*ACTIVITY*: Find the word "music" below. Copy each line that has it.

*EXERCISE MATERIAL*:
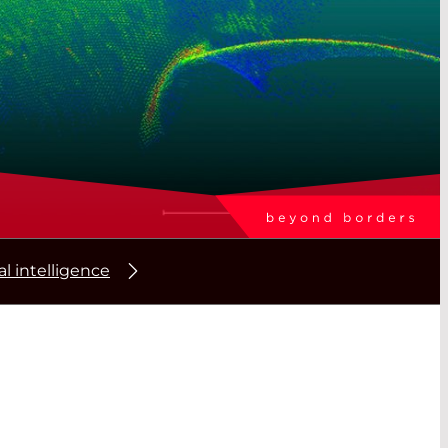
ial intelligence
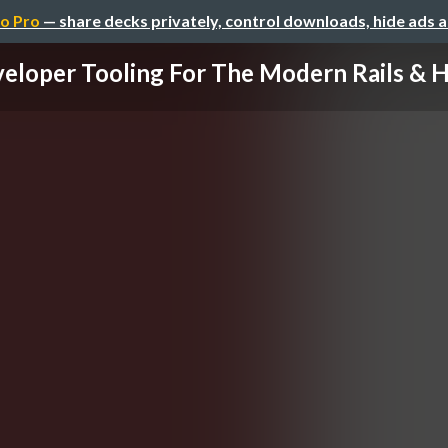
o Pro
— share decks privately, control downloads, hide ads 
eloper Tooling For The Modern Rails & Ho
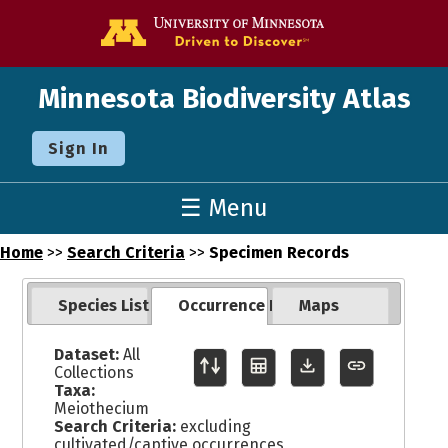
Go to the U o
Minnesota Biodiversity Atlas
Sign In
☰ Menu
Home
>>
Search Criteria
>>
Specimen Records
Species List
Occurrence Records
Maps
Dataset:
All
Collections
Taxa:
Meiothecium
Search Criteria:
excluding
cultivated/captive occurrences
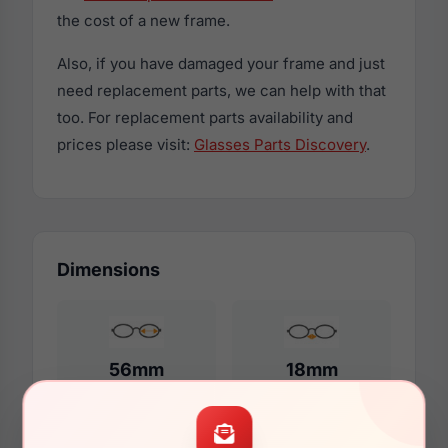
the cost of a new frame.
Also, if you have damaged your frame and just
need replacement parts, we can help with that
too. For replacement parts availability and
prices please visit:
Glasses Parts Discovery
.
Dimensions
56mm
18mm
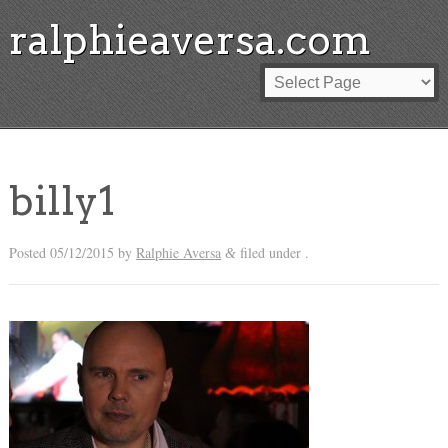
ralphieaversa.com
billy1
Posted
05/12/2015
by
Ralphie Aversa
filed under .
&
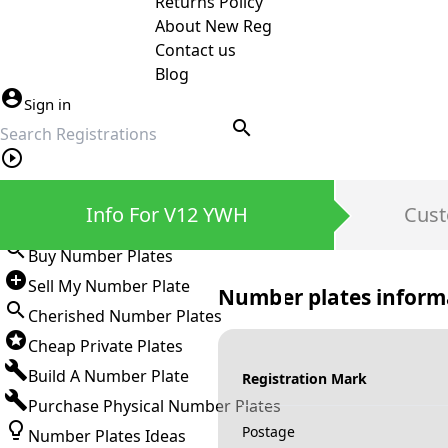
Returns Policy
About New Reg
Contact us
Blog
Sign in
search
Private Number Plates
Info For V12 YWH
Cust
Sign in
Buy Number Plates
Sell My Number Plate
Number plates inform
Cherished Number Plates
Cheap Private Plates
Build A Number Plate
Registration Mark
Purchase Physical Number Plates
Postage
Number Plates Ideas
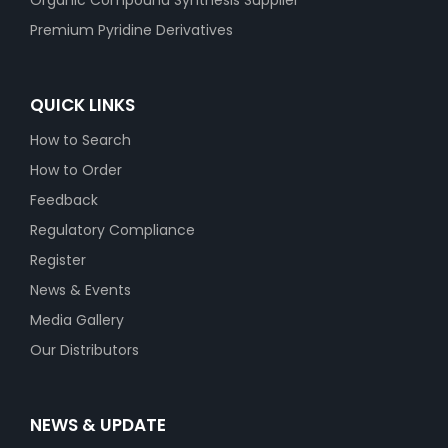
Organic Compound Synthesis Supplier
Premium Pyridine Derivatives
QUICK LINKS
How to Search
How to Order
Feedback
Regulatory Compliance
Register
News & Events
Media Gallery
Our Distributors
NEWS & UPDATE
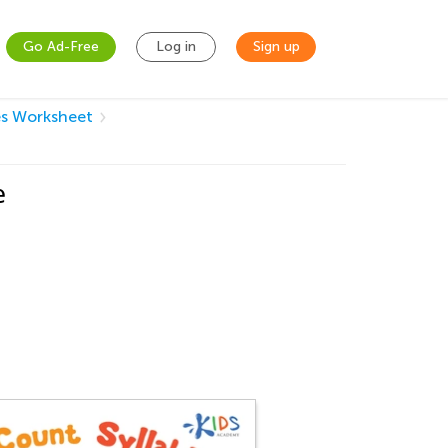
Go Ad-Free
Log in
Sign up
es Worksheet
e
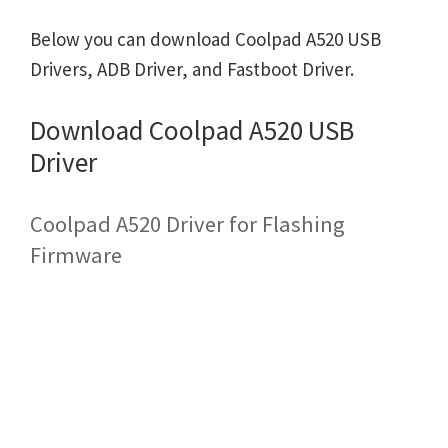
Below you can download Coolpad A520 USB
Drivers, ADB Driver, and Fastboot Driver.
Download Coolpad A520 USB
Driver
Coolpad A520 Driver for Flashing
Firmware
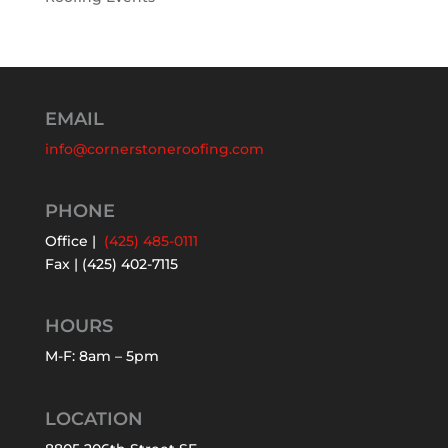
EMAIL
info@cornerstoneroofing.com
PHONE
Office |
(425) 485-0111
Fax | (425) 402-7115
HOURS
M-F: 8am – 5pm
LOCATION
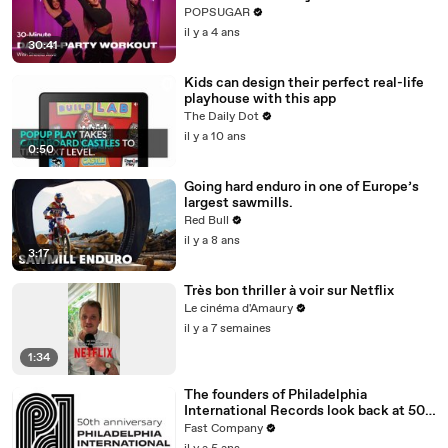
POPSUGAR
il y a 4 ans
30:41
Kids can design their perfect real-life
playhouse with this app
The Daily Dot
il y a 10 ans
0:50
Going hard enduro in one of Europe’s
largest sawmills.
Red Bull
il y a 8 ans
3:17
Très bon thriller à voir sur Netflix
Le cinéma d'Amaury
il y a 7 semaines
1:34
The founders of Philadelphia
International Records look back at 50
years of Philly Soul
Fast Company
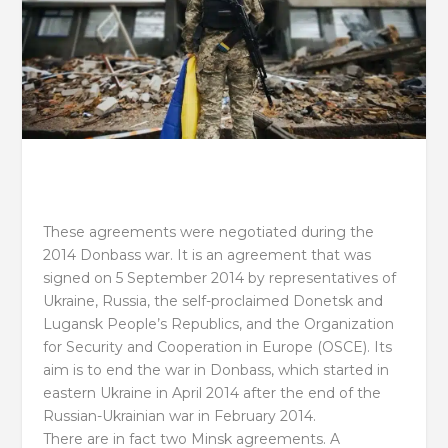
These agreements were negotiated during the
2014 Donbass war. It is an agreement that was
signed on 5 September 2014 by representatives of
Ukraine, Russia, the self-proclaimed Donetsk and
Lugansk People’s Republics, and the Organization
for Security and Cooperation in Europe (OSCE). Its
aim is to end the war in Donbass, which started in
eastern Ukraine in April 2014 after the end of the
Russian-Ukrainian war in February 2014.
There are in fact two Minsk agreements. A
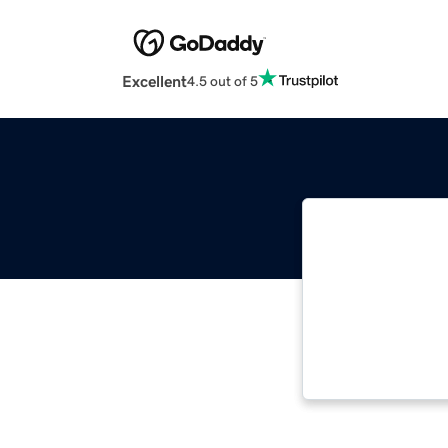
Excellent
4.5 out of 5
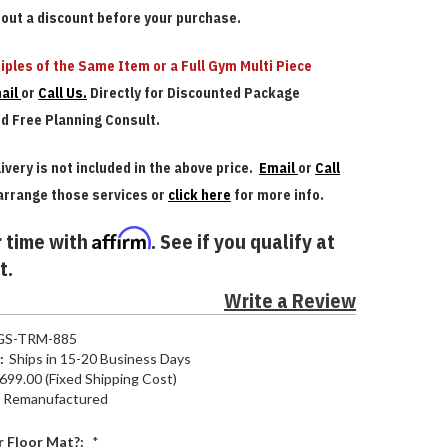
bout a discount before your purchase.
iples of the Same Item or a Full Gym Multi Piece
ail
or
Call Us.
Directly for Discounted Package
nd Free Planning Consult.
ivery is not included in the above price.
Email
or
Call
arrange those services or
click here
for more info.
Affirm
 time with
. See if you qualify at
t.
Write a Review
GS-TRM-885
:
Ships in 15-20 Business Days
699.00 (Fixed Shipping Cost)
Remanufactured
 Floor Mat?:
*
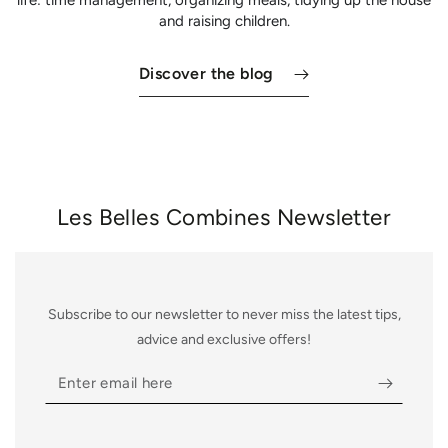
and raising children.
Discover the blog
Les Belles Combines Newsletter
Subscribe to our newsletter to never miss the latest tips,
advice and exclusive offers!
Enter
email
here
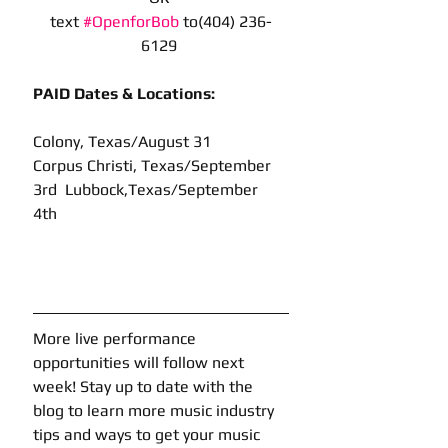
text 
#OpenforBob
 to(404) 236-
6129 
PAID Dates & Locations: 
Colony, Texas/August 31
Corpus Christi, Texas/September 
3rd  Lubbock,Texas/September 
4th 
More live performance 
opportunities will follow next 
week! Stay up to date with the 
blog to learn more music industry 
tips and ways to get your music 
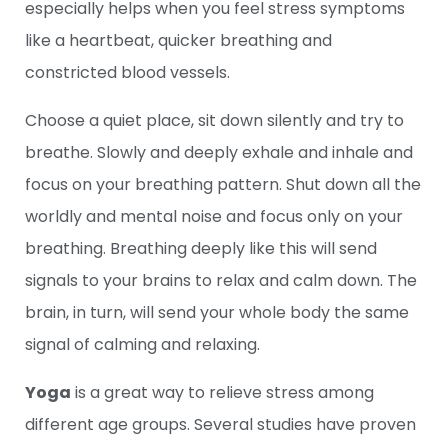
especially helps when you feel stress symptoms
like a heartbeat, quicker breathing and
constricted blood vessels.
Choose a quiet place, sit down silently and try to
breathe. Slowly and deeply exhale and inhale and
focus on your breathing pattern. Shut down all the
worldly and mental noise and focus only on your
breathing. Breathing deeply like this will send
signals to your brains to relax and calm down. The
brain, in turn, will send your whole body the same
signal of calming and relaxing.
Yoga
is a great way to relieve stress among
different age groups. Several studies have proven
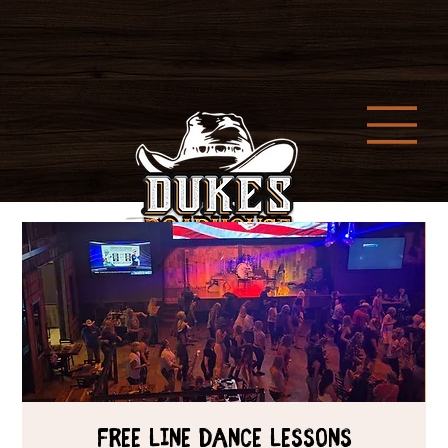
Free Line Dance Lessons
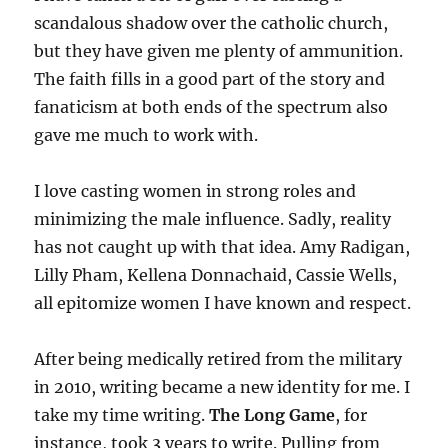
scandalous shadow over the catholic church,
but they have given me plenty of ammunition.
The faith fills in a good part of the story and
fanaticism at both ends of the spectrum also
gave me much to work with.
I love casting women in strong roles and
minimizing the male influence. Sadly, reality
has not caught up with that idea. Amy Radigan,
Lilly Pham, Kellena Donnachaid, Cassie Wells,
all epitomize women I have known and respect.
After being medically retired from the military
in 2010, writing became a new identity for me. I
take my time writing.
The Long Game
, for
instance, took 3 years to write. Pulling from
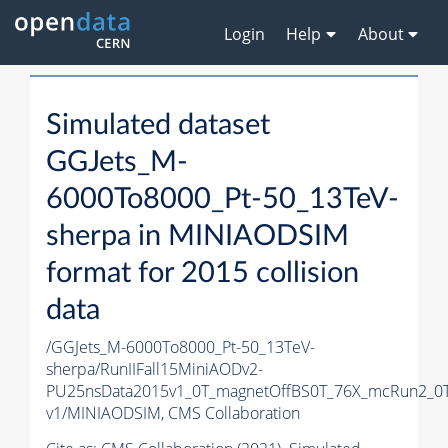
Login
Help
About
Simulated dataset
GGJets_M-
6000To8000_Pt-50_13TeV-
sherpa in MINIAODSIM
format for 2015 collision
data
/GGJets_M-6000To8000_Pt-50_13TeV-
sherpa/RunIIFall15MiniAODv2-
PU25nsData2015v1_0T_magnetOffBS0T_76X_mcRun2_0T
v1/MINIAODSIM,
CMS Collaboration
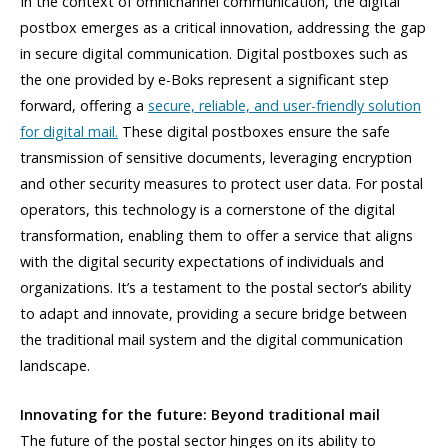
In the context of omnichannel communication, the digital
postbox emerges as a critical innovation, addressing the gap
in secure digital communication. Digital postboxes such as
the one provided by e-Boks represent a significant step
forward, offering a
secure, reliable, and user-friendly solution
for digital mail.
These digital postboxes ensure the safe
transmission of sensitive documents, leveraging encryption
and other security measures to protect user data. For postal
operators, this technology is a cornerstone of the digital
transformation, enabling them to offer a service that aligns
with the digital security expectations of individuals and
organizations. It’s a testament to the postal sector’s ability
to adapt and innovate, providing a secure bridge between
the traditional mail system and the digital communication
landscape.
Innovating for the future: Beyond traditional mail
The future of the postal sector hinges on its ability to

*SOLUTION TO THIS PROBLEM*:
blog to learn more music industry 
tips and ways to get your music 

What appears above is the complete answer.